Smith emphasised that no cases of ebola had been detected in Scotland.
"We have been testing for viral haemorrhagic diseases including ebola frequently over the last five years - not in huge numbers - but it isn't something we are only doing now," she said.
"If a clinician finds a patient has come from a relevant area and may have been exposed, that patient will be tested. To date they have all been negative."
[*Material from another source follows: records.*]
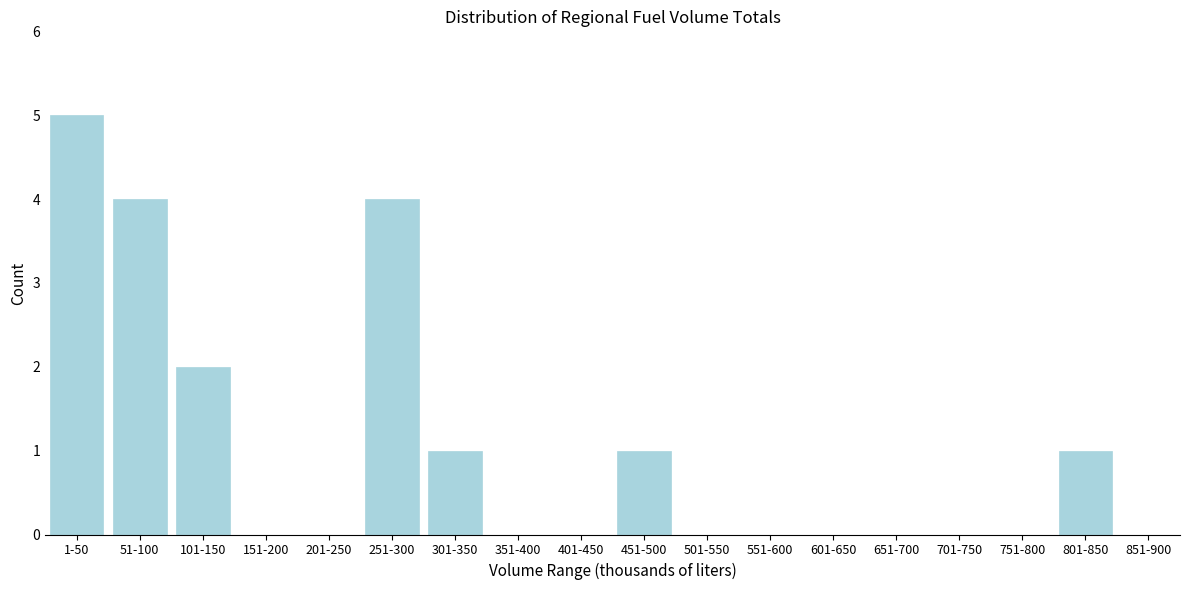

Reading right to left, what are all the values shown in this chart?

851-900=0	801-850=1	751-800=0	701-750=0	651-700=0	601-650=0	551-600=0	501-550=0	451-500=1	401-450=0	351-400=0	301-350=1	251-300=4	201-250=0	151-200=0	101-150=2	51-100=4	1-50=5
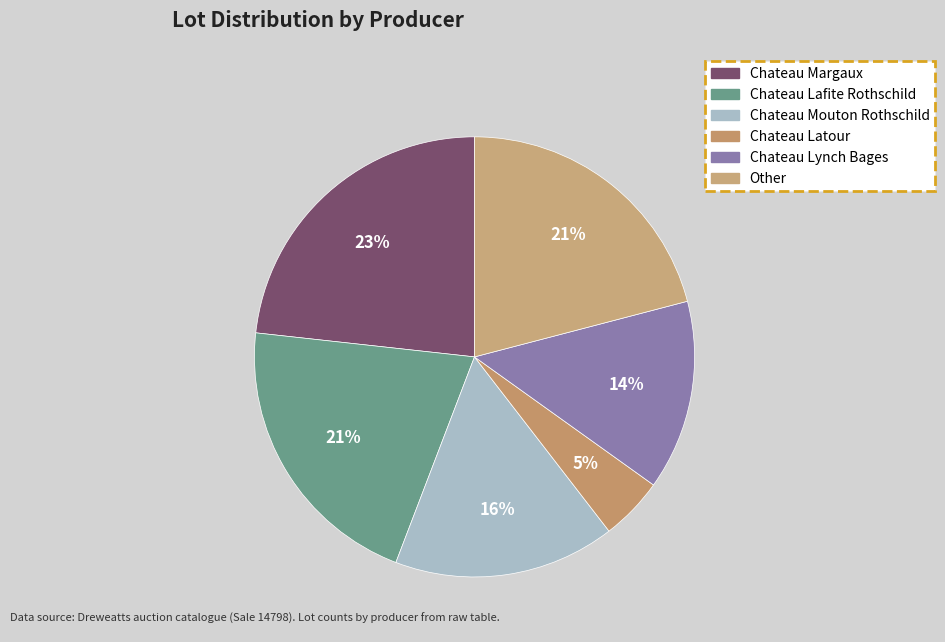

How many segments does this pie chart have?

6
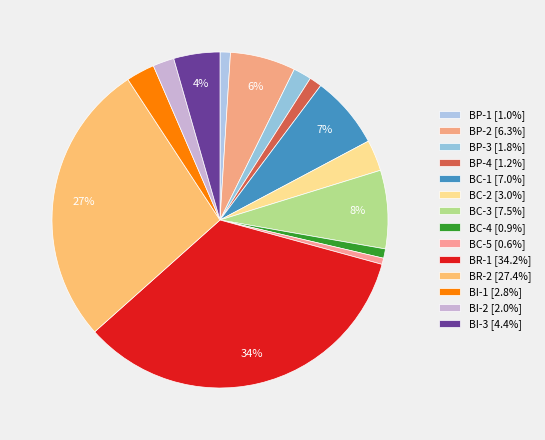

How many segments does this pie chart have?

14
The guidance, which is based on UK-wide guidelines for viral haemorrhagic disease, covers everything from flowcharts to help medics make a diagnosis to where patients should be treated, and what kind of protective clothing staff should wear when dealing with them.
Any patients in Scotland who become severely unwell with ebola will be taken to London's Royal Free Hospital, which has the UK's leading experts in dealing with viral haemorrhagic fevers - and a high-security infectious diseases unit.
Smith pointed out Glasgow had experienced dealing with a case of viral haemorrhagic fever in 2012, when a man arriving on a flight from Dubai was diagnosed with Crimean-Congo viral haemorrhagic fever, a disease similar to ebola. He later died, but the disease was not transmitted to anyone else.
"Ebola is very serious if you catch it, but it isn't that easy to catch," Smith said. "If somebody had it but was generally well, say in the early stages, they could be sitting next to you on the bus and it would not be transmissible to you."
A spokeswoman for the Scottish Government said there were no current plans for the Scottish Government's resilience committee - the equivalent of Cobra - to meet over the issue of ebola.
She said: "There are no cases of ebola in Scotland and it currently poses a very low risk to Scotland."